Pick out and copy every line of the entries below that contains the string "subtitle", matching uppercase and lowercase exactly.

start

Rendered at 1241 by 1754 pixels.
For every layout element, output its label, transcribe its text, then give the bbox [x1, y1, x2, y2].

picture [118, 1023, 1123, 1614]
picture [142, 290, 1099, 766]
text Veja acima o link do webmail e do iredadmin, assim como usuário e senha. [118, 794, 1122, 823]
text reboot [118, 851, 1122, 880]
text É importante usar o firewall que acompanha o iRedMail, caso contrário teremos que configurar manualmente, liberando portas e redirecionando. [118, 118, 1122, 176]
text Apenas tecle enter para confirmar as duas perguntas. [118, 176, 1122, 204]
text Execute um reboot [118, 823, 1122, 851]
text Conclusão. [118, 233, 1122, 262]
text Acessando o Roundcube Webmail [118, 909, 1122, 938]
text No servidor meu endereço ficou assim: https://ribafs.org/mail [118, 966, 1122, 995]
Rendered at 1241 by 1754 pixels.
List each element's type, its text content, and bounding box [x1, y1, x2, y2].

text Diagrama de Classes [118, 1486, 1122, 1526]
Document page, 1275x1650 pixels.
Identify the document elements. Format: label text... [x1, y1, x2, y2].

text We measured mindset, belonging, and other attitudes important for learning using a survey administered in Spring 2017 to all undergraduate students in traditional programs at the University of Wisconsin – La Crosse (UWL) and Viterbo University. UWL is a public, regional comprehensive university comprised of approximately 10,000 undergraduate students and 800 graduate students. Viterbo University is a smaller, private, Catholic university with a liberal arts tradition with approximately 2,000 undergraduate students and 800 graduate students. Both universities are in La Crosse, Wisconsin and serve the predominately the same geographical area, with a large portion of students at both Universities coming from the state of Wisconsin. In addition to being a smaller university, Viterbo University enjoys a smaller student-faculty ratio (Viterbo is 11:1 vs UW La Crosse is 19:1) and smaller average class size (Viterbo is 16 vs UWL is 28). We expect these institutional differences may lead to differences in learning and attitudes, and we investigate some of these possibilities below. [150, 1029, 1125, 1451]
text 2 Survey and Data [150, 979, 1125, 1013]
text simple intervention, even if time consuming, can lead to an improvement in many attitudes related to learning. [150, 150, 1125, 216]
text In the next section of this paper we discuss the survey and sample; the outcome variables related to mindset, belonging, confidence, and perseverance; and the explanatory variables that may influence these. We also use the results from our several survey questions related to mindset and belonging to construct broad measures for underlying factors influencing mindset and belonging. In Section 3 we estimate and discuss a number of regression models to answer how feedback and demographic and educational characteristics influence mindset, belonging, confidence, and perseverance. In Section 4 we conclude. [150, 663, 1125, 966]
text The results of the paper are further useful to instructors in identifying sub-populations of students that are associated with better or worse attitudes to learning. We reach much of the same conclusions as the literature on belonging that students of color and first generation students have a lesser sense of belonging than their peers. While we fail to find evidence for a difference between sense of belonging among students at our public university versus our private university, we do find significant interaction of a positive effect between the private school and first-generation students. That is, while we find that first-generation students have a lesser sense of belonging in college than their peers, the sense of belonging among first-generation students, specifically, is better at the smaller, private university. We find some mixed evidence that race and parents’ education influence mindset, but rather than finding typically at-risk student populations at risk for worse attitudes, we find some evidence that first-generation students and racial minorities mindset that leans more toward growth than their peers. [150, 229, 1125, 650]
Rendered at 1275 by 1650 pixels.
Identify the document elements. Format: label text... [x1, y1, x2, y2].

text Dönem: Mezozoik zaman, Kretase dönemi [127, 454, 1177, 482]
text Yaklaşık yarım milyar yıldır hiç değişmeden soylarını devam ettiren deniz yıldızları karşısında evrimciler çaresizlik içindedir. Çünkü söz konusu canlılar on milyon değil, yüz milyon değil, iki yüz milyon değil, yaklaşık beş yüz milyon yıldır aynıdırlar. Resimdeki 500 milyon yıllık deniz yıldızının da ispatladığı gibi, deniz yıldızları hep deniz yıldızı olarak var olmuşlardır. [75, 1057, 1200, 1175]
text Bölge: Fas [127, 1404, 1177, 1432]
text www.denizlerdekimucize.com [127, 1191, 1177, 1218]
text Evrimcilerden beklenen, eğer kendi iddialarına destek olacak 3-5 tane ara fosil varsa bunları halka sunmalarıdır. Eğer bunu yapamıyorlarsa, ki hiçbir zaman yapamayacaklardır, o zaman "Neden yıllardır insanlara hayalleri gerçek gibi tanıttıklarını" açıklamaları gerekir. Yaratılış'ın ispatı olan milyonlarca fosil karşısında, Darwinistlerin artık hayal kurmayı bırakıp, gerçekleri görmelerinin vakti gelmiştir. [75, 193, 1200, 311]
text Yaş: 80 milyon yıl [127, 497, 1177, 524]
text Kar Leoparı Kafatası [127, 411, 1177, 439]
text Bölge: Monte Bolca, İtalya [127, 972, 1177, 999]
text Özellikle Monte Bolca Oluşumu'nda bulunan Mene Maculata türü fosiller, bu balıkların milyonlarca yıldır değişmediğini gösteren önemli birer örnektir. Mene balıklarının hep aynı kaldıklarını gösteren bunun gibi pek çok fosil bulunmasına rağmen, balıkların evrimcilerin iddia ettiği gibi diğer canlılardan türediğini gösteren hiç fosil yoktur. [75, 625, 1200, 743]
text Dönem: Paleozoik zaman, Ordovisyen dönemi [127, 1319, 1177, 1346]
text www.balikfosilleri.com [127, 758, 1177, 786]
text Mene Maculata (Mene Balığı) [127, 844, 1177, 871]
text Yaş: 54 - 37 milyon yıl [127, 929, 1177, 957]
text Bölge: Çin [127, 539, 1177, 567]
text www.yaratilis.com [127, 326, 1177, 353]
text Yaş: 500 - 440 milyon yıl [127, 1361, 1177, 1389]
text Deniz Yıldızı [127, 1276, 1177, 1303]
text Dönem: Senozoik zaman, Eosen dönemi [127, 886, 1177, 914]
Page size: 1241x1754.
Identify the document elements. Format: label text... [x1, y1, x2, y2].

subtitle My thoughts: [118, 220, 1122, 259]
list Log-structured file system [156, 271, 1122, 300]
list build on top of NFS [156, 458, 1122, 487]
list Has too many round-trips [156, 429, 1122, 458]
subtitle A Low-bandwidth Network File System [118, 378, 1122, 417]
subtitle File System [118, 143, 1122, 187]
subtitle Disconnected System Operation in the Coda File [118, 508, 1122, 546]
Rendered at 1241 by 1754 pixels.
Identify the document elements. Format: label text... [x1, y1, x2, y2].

end

COMPLETE ANSWER:
subtitle My thoughts: [118, 220, 1122, 259]
subtitle A Low-bandwidth Network File System [118, 378, 1122, 417]
subtitle File System [118, 143, 1122, 187]
subtitle Disconnected System Operation in the Coda File [118, 508, 1122, 546]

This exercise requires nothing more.